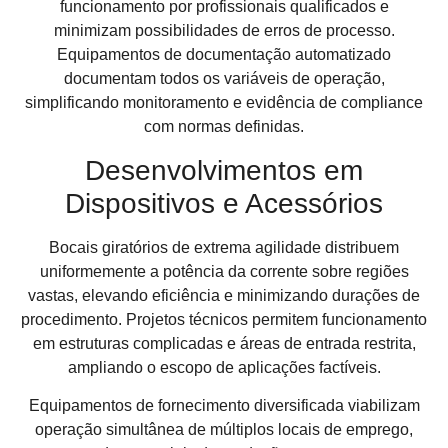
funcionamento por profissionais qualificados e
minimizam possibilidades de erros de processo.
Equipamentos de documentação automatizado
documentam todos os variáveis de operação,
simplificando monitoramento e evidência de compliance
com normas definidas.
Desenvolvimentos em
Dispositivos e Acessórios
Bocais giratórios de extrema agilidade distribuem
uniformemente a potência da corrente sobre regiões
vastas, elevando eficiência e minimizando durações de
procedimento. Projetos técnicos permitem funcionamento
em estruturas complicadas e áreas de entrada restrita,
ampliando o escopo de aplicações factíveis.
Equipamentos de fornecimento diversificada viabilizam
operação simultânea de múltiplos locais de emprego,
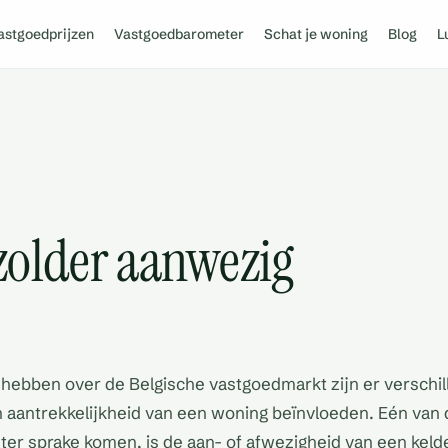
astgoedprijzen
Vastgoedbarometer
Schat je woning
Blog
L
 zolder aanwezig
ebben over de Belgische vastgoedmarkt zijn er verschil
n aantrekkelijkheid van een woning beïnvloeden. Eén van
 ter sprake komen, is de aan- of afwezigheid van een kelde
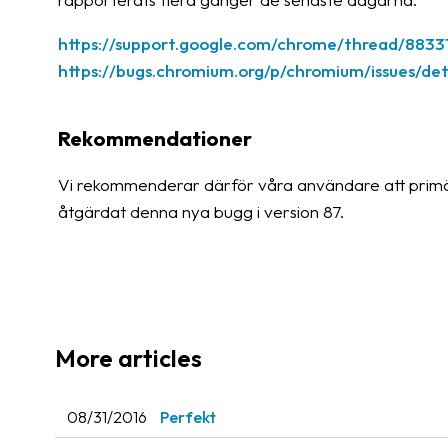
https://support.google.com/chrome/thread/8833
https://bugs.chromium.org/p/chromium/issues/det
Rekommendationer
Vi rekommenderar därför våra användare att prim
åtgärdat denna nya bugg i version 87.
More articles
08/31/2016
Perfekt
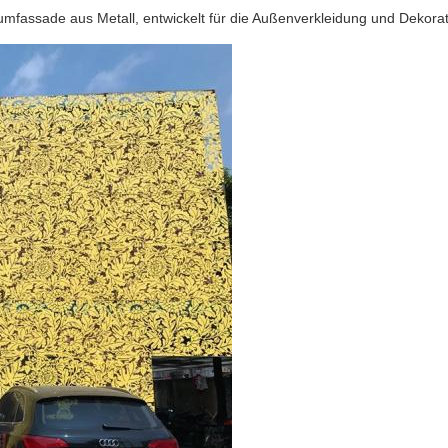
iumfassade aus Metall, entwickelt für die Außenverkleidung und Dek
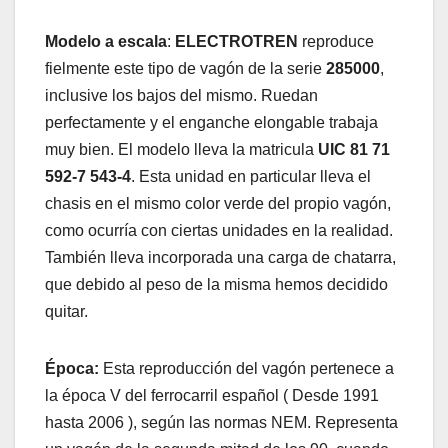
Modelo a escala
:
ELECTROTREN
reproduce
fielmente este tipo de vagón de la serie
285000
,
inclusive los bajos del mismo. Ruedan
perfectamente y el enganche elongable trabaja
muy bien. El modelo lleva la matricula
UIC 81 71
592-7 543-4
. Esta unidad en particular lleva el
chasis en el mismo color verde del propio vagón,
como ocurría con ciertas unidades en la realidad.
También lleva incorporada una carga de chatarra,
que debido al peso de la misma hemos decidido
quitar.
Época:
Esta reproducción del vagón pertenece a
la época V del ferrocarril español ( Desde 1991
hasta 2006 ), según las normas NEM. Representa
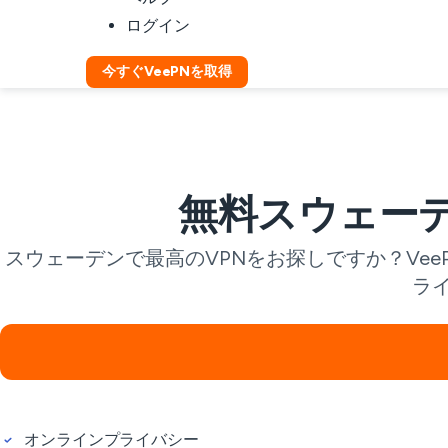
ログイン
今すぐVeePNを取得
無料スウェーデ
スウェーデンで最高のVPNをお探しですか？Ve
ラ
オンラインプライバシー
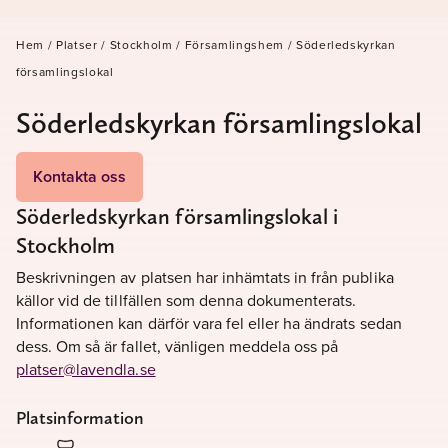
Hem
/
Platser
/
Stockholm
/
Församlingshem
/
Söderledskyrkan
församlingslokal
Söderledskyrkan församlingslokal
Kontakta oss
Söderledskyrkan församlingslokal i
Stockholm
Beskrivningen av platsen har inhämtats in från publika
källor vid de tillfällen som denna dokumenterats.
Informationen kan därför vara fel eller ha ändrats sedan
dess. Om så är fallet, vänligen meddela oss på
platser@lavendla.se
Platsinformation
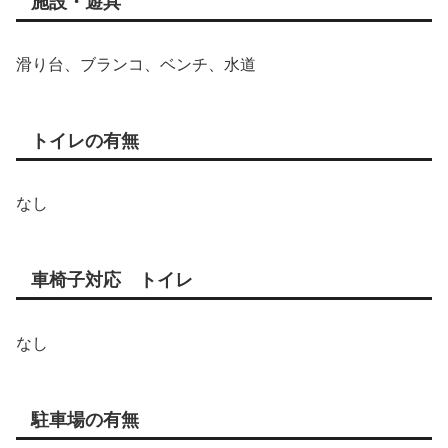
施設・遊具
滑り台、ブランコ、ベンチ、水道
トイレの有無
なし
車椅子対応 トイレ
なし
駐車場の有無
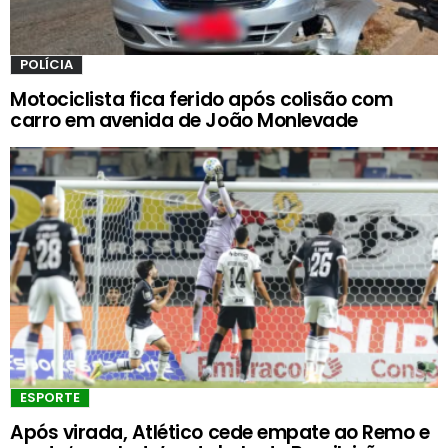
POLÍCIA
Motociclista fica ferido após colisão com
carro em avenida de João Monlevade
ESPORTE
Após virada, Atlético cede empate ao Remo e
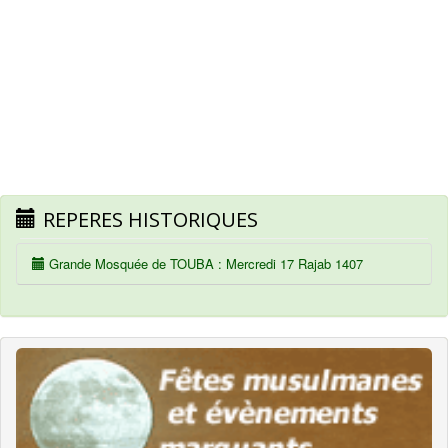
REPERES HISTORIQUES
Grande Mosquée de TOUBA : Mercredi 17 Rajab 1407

+===+

WORK REQUEST — List every line above that contains the word "Equipamentos". Case counts.

RESULT BELOW —
Equipamentos de documentação automatizado
Equipamentos de fornecimento diversificada viabilizam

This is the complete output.